Singer-Songwriter – Blogger – Guitarist – Content Creator – INTJ
“Constant high frequency flinches” – a description of our lives on phones from the great documentary on minimalism right now on Netflix. I feel that a lot. Earlier this year, I think in March, the ringer switch on my phone flipped permanently to the “off” position. There’s a way around it to toggle sound back on, on but it’s 3 menus deep in settings and WHO HAS TIME FOR THAT? So slowly I just accepted that my phone was silent.
To offset this new reality because I am a Busy Productive Person (TM) and also a sucker for a tech gadget, I impulse bought a Pebble smartwatch in an open box sale just to try it out…you know, “for science.” Soon all those notifications that popped up on my phone (and were silent) were buzzing my wrist. At first I thought it was kinda cool…I always knew when something was up, I could see a text message fairly easily while driving (stop that), and I felt like a new version of Busy Productive Person (TM) had arrived.
As the year wore on, I lessened which notifications got through to my wrist until it was down to phone calls and texts. I began to notice that while I might have my phone face down on the table at lunch with a friend, that wrist vibration was hard to ignore. Even if I didn’t take a glance, my mind was removed from the conversation with the real live human being in front of me until I checked the notification.
After a while the flinch began. What did someone want? Was it a problem? Was someone wanting something from me right this instant? Could I fulfill the self-perceived obligatory Busy Productive Person Response Time (TM) I had set for myself? It didn’t matter if I had just sat down to practice a guitar part or maybe write a song or work on some intense emailing or what…the wrist would buzz me, and I’d answer it. I started to get a sinking feeling when the flinch happened, because I knew my brain was now headed in another direction. I’d be scattered and dissatisfied with the task it interrupted and also dissatisfied until I handled the notification response, whatever it was. I felt on top of it but my body was telling me to work something else out for crying out loud.
Over Thanksgiving with my family in Houston, I forgot to pack the charger for my watch. It died halfway through the weekend, and when I got home I put the watch on a shelf and I haven’t charged it since.

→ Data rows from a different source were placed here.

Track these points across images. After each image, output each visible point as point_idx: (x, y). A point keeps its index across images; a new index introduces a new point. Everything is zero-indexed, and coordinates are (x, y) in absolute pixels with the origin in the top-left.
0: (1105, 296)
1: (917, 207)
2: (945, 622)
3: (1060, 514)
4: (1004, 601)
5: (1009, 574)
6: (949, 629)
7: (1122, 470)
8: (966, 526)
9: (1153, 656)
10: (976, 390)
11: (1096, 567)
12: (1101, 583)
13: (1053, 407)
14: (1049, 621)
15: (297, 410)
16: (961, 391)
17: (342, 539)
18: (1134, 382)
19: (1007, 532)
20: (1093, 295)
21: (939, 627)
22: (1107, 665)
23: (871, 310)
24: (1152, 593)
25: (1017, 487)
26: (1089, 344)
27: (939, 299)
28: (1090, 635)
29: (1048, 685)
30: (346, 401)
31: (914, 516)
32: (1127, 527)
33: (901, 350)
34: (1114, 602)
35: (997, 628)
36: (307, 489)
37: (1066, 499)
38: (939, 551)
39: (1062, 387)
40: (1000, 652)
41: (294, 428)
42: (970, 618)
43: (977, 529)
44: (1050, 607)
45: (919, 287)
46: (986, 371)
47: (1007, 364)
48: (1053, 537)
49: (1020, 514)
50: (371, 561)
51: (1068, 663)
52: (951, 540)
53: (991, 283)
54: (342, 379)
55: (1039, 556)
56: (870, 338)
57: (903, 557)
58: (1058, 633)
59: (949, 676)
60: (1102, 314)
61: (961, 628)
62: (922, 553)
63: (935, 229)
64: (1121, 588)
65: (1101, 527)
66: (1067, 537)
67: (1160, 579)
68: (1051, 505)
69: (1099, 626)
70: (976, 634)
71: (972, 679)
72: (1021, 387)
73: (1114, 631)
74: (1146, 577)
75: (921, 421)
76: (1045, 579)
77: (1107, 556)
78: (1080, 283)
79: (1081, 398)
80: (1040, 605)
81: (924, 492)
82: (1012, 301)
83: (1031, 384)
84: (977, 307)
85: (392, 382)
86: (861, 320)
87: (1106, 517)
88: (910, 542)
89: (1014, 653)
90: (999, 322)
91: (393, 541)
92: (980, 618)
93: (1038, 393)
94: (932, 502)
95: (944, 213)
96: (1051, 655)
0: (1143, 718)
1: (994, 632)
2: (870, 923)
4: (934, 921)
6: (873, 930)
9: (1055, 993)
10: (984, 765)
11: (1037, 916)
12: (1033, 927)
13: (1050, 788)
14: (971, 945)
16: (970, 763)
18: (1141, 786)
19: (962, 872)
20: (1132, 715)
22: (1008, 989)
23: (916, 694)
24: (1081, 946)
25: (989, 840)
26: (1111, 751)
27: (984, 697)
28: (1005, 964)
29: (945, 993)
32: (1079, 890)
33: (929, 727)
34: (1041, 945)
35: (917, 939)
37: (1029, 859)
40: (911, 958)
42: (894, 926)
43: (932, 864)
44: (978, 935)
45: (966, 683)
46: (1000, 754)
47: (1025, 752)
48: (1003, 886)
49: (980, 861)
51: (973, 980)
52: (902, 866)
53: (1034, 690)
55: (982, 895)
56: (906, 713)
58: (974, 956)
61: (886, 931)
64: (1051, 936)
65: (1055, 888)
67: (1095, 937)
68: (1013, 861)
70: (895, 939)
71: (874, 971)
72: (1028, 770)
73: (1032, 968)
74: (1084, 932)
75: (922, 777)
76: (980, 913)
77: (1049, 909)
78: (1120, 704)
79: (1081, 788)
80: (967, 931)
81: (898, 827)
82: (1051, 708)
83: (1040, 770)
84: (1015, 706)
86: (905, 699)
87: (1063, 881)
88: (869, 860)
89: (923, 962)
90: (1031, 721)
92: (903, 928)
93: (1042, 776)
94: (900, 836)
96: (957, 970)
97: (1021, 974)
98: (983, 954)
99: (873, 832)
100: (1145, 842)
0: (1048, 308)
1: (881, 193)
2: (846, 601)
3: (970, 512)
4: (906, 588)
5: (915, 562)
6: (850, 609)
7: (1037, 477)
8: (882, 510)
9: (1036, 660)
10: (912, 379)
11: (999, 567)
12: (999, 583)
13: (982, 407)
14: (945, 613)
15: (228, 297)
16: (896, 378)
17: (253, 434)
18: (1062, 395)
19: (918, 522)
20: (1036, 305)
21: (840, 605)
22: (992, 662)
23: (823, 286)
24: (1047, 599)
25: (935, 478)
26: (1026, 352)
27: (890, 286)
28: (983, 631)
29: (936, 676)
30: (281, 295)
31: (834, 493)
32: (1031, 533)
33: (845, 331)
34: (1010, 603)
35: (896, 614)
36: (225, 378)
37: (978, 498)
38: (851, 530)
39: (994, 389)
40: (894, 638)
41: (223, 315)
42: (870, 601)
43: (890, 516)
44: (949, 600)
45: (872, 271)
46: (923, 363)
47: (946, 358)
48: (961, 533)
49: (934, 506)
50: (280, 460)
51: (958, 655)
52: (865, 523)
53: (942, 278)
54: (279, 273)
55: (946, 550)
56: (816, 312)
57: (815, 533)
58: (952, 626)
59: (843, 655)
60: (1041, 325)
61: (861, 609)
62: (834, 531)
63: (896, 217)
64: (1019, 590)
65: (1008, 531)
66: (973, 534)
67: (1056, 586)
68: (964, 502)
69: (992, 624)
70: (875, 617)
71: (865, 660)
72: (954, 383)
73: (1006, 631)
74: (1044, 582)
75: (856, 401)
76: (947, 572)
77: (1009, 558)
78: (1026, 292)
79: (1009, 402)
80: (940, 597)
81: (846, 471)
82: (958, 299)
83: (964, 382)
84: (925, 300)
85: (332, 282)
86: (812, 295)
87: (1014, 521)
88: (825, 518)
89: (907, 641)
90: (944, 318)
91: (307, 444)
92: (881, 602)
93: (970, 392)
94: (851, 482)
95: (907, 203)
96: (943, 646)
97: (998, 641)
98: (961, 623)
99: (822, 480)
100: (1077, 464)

My phone still lives on silent, and I have missed a few phone calls, but now manage to not look at my phone for maybe an hour or two at a time instead of multiple times an hour. This is kind of a big deal for me, the pleaser and “Busy Productive Person (TM). If anyone has noticed I don’t text back as quickly, no one’s mentioned it (I doubt anyone cares).
Since I am a sucker for a new year’s resolution, I’m going to try and pay less attention to the buzzes and the little red notification bubbles and see what happens. If anything my brain will feel a little calmer.